KADIN ve Aile’den Sorumlu Devlet Bakanı Selma Aliye Kavaf, Gazi Üniversitesi’nde dün gerçekleşen “Türk Siyasi Yaşamında Kadının Yeri” adlı panelde yaptığı konuşmasında kadının siyasetteki yerini kendi talepleri doğrultusunda belirlediğinin altını çizdi. Kavaf, kadınların toplumun bir kısmının sırtında yük gibi taşınarak ilerlemenin mümkün olmayacağının vurgusunu yaparak şunları söyledi:
“Kadınların Türkiye’de ve tüm dünyada sosyal, siyasi ve ekonomi alanında daha ön saflarda ve daha çok yer alması gerekir. Türkiye’de kadınlar, siyasi tarihi kendi adlarına olan talepleriyle şekillendirmektedir. Bu talepler toplumsal hareketlerle desteklenmeli ve yasal düzenlemelerle cevap bulmalıdır. Demokrasi, bir talep etme sürecidir, kadınlar da birçok taleplerine bu süreçte cevap alacaklardır.
Siyaset kadınlara göre düzenlenmeli
Kadınlar, ‘iş-aile’ ve ‘siyaset-aile’ ikilemi içinde kalıyor.
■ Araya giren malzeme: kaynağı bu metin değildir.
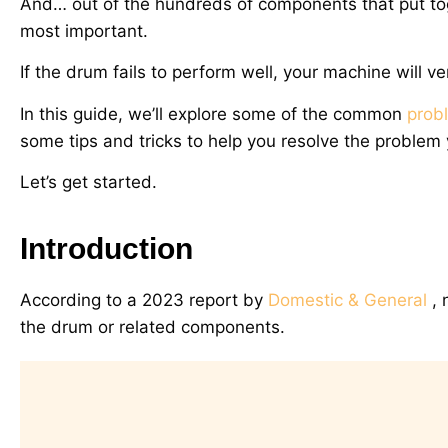
And… out of the hundreds of components that put to
most important.
If the drum fails to perform well, your machine will v
In this guide, we’ll explore some of the common
prob
some tips and tricks to help you resolve the problem 
Let’s get started.
Introduction
According to a 2023 report by
Domestic & General
, 
the drum or related components.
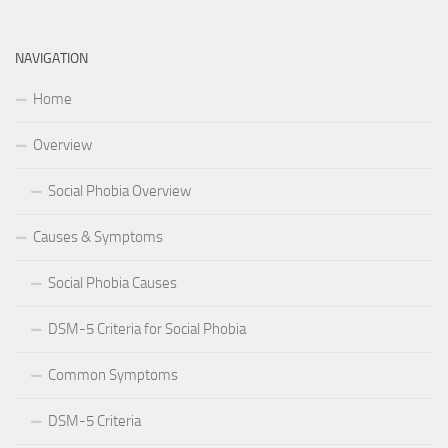
NAVIGATION
Home
Overview
Social Phobia Overview
Causes & Symptoms
Social Phobia Causes
DSM-5 Criteria for Social Phobia
Common Symptoms
DSM-5 Criteria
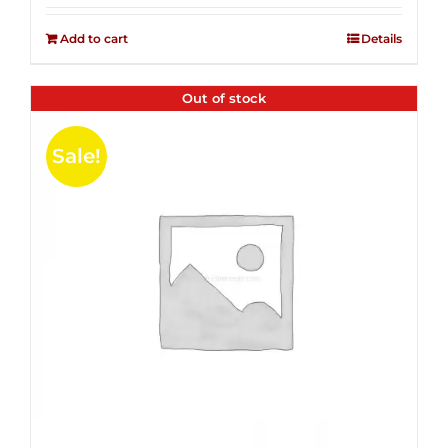
2.51
was:
is:
out of
Add to cart
Details
$14.99.
$4.00.
5
Out of stock
Sale!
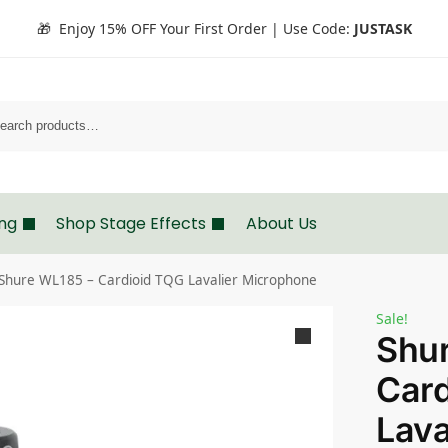
🎁 Enjoy 15% OFF Your First Order | Use Code:
JUSTASK
Search
ing
Shop Stage Effects
About Us
Shure WL185 – Cardioid TQG Lavalier Microphone
Sale!
Shu
Card
Lava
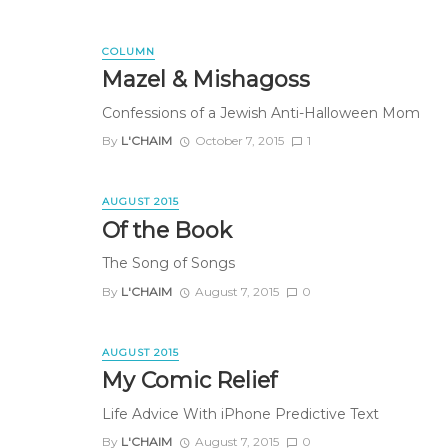
COLUMN
Mazel & Mishagoss
Confessions of a Jewish Anti-Halloween Mom
By
L'CHAIM
October 7, 2015
1
AUGUST 2015
Of the Book
The Song of Songs
By
L'CHAIM
August 7, 2015
0
AUGUST 2015
My Comic Relief
Life Advice With iPhone Predictive Text
By
L'CHAIM
August 7, 2015
0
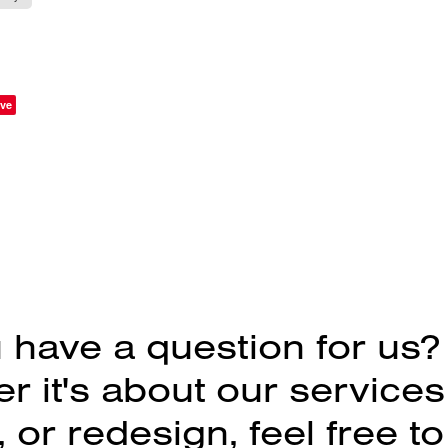
ve
 have a question for us?
 it's about our services
 or redesign, feel free to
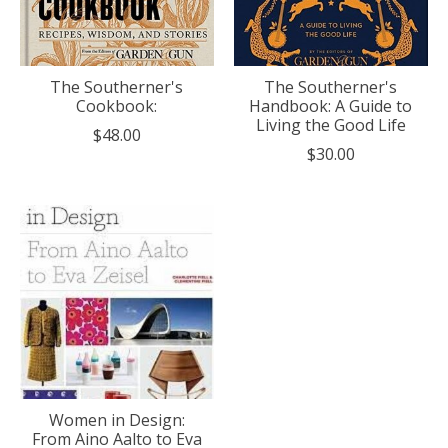
The Southerner's
The Southerner's
Cookbook:
Handbook: A Guide to
Living the Good Life
$48.00
$30.00
Women in Design:
From Aino Aalto to Eva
Kadınları bu ikilemden kurtarmak için siyasetin zemininin değişmesi gerekir. Çünkü, siyaset şuan Türkiye’de 24 saat yapılan bir iştir. Bu zemini oluşturmak ise hepimizin sorumluluğundadır. Siyasette kadın ve erkeği ayıran bir nokta ise algı ve talep oluş şeklidir. Kadınlar, bu alanda başlangıçtavar olma savaşı verdiği için siyaseti bir ‘hak savaşı’ olarak görür. Ancak erkekler böyle değildir, erkekler bir güç gösterisi ve rant savaşı olarak görür siyaseti. Demokrasi köprüsünden geçeceksek bu taşları hepimizin örmesi gerekmektedir.
Üç çocuk derken?
Aynı panele Panelist olarak katılan
CHP İstanbul Milletvekili Nesrin Baytok ise konuşmasında Başbakan’ın “Herkes üç çocuk yapsın” sözüne tepkisini dile getirerek salondan büyük alkış alırken, şunları söyledi:
“İktidar partimize ve Başbakan’a sormak isterim ‘Herkes üç çocuk yapsın’ sözü ne anlama gelir? Sayın Başbakan ‘Kadınlar çocuk yapıp, evde oturun mümkünse dışarı çıkıp sosyalleşmeyin’ demek istemiş olabilir mi? Ne demek istediğini açıklayacak elbette kendisidir ancak Başbakan bilsin ki kadınlar bunu böyle anlıyor. Kaç çocuk yapacağı, hatta çocuk yapıp yapmayacağı ailenin kararıdır. İktidarı ilgilendiren bu çocuklar için eğitim ve yaşam alanları düzenlemektir.”